**Study questions**
1) List every username that appears in the forum thread below.
2) In the forum thread below, what does Stripedbag101 say their childhood was all about?
3) Resume the forum thread below after its last sentence.

**Given passage**
+ + + +

TheFireflies · 22/04/2023 11:01

When he has an accident at work, does he yell and yell until a colleague panders to him?

Stripedbag101 · 22/04/2023 11:09

TheFireflies · 22/04/2023 11:01

When he has an accident at work, does he yell and yell until a colleague panders to him?

This is an interesting question.

there is clearly something happening at work which has required intervention.

but are the accidents accompanied by the dramatics and need for attention?

is he in danger of losing his job because of his safety record? Has work put in place any extra measures in response to his accidents? Is he disregarding safety protocols or is he tripping over himself etc?

should you be concerned about him walking while holding the baby? If he stubbed his toe while holding the baby how would he cope?

all that needs to be calmly discussed with him. If he is prone to dramatics I don’t see that conversation going. Well.

my childhood was all about tiptoeing around my mother - even to this day any attempt to call It out is met with rage.

MichelleScarn · 22/04/2023 11:10

WolfFoxHare · 22/04/2023 10:21

I agree. Those kind of phrases to someone who is overly/extremely sensitive will just make things worse.

Personally I’d have said ‘Oh no, are you ok? Do you need help cleaning up or are you fine to do it yourself?’.

+ + + +

**Source material**
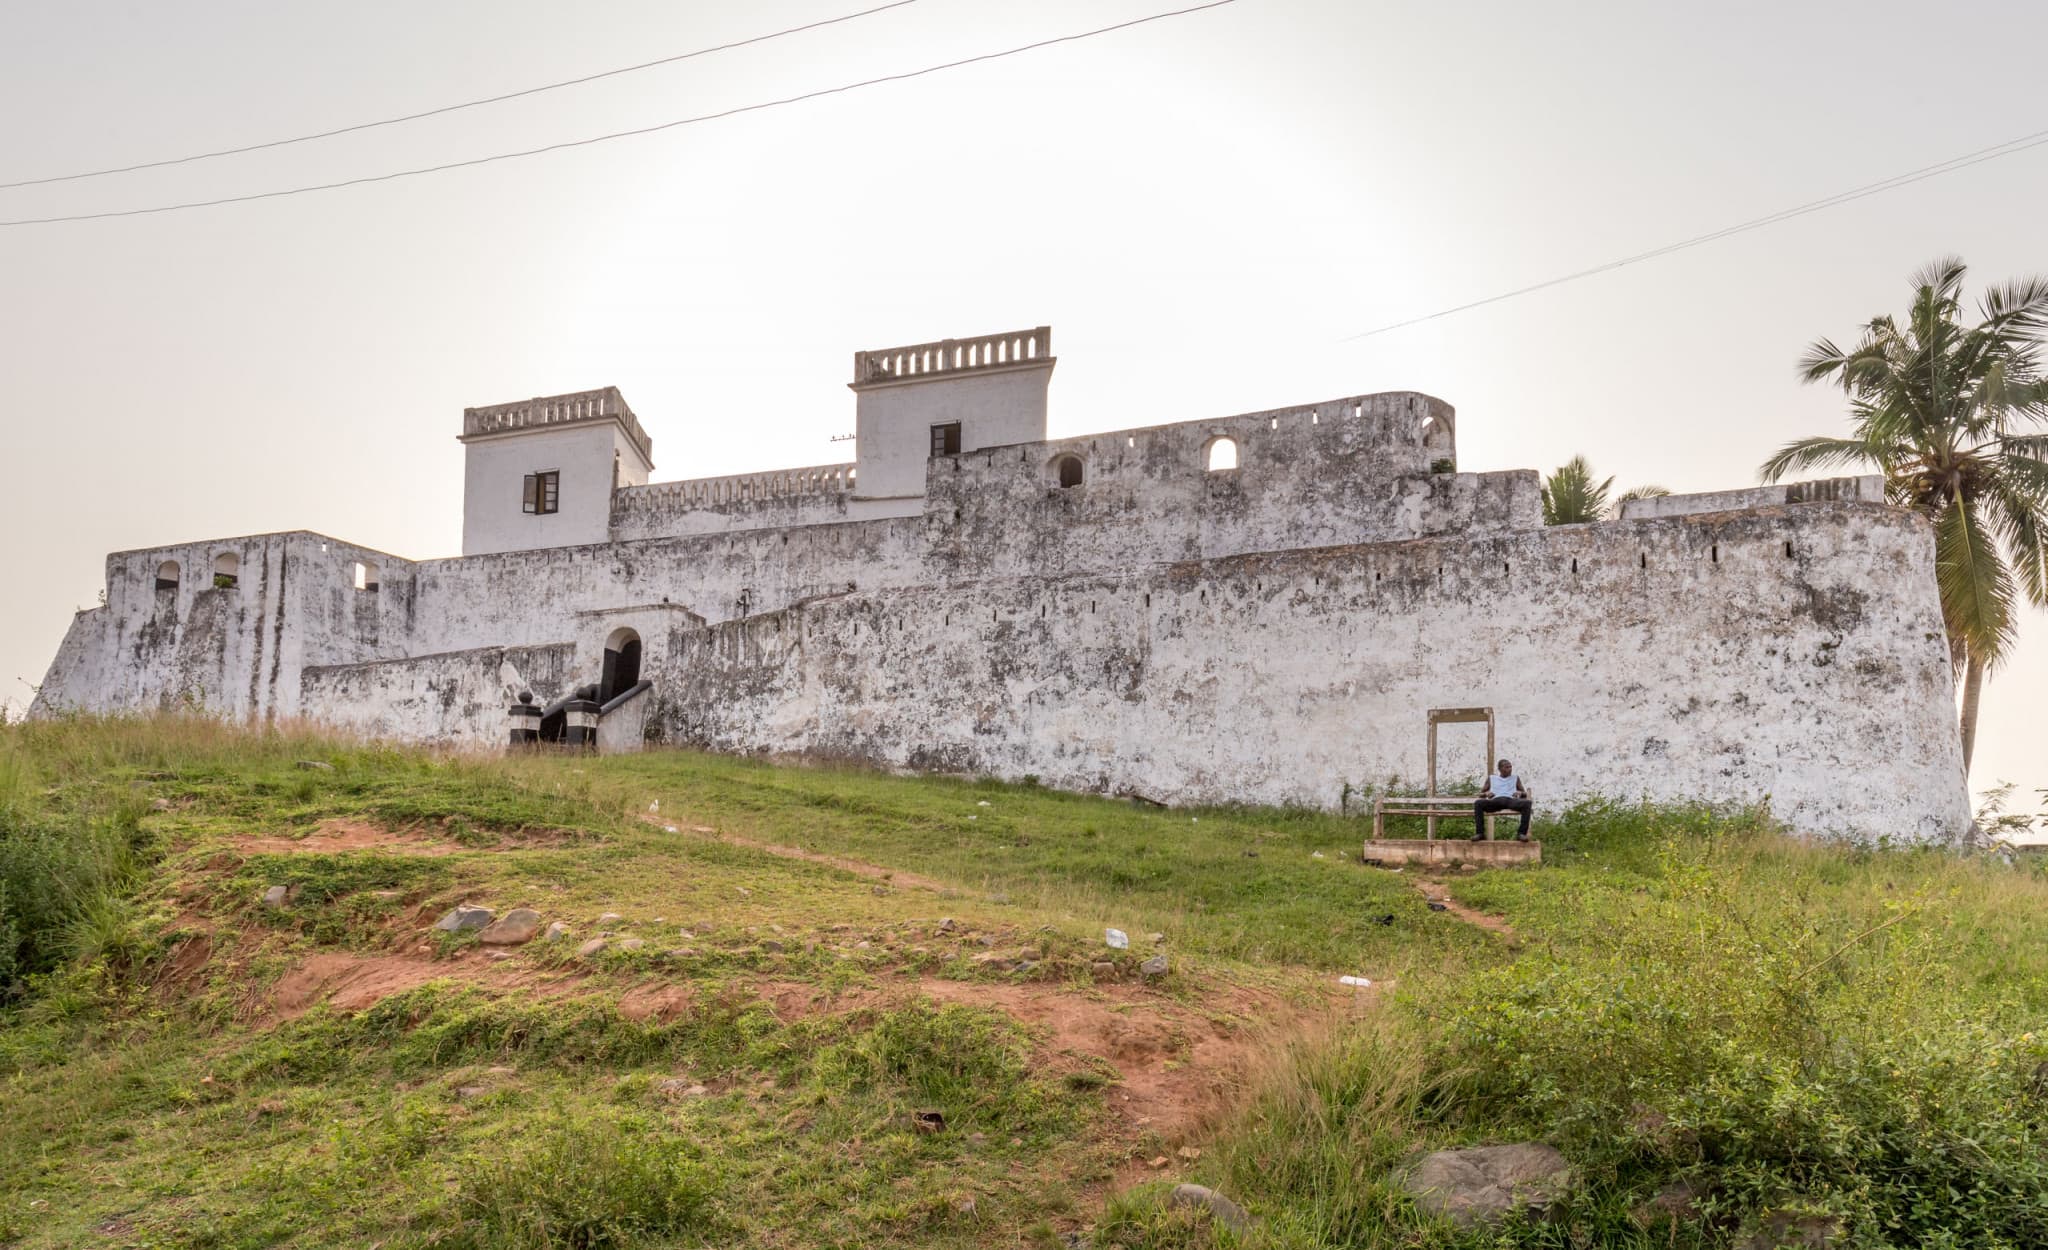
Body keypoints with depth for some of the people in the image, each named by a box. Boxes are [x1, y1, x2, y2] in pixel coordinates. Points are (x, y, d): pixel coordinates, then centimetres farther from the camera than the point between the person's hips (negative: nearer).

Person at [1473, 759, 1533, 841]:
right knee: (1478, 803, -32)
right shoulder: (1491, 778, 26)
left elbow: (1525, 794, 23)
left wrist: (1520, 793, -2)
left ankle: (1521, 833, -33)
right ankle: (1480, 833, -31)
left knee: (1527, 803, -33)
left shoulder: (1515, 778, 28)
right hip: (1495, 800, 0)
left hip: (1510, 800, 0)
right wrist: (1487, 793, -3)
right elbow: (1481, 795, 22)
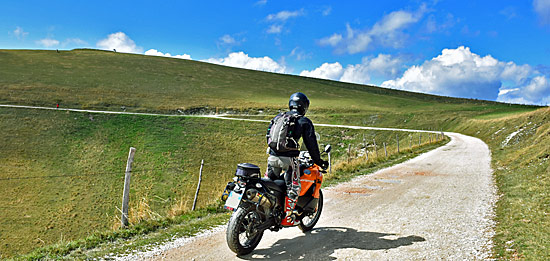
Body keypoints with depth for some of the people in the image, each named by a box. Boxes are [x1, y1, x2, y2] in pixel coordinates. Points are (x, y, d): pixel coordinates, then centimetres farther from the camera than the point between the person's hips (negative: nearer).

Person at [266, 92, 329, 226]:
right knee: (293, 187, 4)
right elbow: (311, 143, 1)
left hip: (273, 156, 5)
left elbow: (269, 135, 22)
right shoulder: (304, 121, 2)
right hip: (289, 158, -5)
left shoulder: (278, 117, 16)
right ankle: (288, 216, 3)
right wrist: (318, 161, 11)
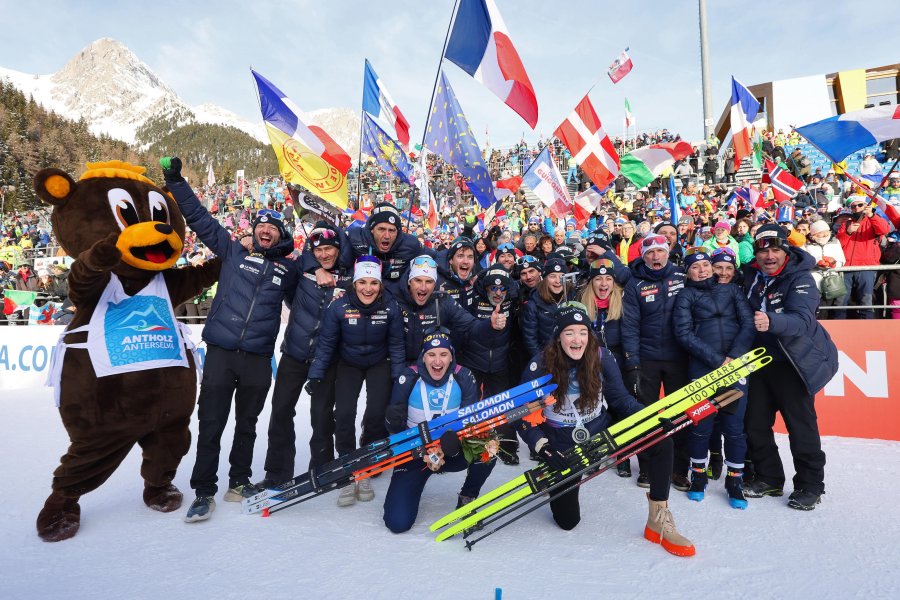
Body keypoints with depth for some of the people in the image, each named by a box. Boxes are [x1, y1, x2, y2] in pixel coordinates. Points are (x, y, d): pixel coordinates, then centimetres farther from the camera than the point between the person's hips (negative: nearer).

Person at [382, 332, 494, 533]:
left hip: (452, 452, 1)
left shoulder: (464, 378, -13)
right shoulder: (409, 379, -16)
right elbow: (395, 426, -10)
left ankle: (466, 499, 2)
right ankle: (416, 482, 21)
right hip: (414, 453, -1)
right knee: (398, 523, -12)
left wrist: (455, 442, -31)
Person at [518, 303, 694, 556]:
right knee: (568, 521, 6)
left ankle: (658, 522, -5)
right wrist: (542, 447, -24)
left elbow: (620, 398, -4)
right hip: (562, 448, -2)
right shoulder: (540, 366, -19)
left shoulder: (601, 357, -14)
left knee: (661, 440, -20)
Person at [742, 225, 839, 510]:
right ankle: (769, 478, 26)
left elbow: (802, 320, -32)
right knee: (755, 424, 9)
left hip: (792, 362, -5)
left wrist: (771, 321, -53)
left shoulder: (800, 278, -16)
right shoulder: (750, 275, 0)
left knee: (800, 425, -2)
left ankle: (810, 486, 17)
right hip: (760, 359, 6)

+ + + +

**Answers**
1) TheFireflies, Stripedbag101, MichelleScarn, WolfFoxHare

2) Tiptoeing around their mother.

3)
I should emphasise that I do not suggest this approach because it’s the ‘kind’ response (though obviously it is the kind response to someone hurting themselves) but because it’s a tactical response. The injured person feels ‘heard’ and supported and by giving them the choice of your help, they feel better, which enables them to self regulate and often they will say ‘No, it’s fine, I can sort it.’ By reacting with irritation or a perceived lack of sympathy, it allows them to feel hard done by and this will escalate the wailing and dramatics. Telling them they’re being dramatic, even by implication by saying something like ‘There’s no need to shout’, will make them feel that you don’t care about their feelings or, by implication, them, which will cause them to increase the dramatics.

I’m saying this as an overly sensitive dramatic person (non-NT) myself. My dad always reacted like it sounds like you react, and it infuriated me and made my reaction worse. DH is sympathetic and offers to help and I nearly always realise when I’m making a disproportionate fuss and tell him I can handle it. DH is a far kinder man.

So op has to walk on eggshells around him because he's 'sensitive', molly coddle him and clean up all his mess to avoid upsetting him? Fuck that. If that's how he expects to be treated OP RUN!!
I wonder if all these accidents still happen when he's doing stuff he wants? So making cup of tea for himself, a hobby he enjoys, or is it limited to work and the arduous task of making a cup of tea for his ill partner?

EightMonthsScared · 22/04/2023 11:12

@Nimbostratus100 nobody has ever 'laughed at him' in these situations. That's not part of the equation at all.

OP posts:
Vroomfondleswaistcoat · 22/04/2023 11:15

TheFireflies · 22/04/2023 11:01

When he has an accident at work, does he yell and yell until a colleague panders to him?

I wonder if the 'words' had at work were more about this aspect than the H&S problem? Because normally you'd just be told to 'be more careful in future', not have an actual meeting about it.

I used to work with someone very similar. The accidents would all be very very minor (like running something over a foot, no injury no bruising) which would result in disproportionate amounts of reaction (telling everyone loudly about what happened, repeatedly, lots of limping, having to sit down to get over the shock, finding out a bandage from the first aid kit to wear, etc). But the frequent attention seeking behaviour was what really got management involved.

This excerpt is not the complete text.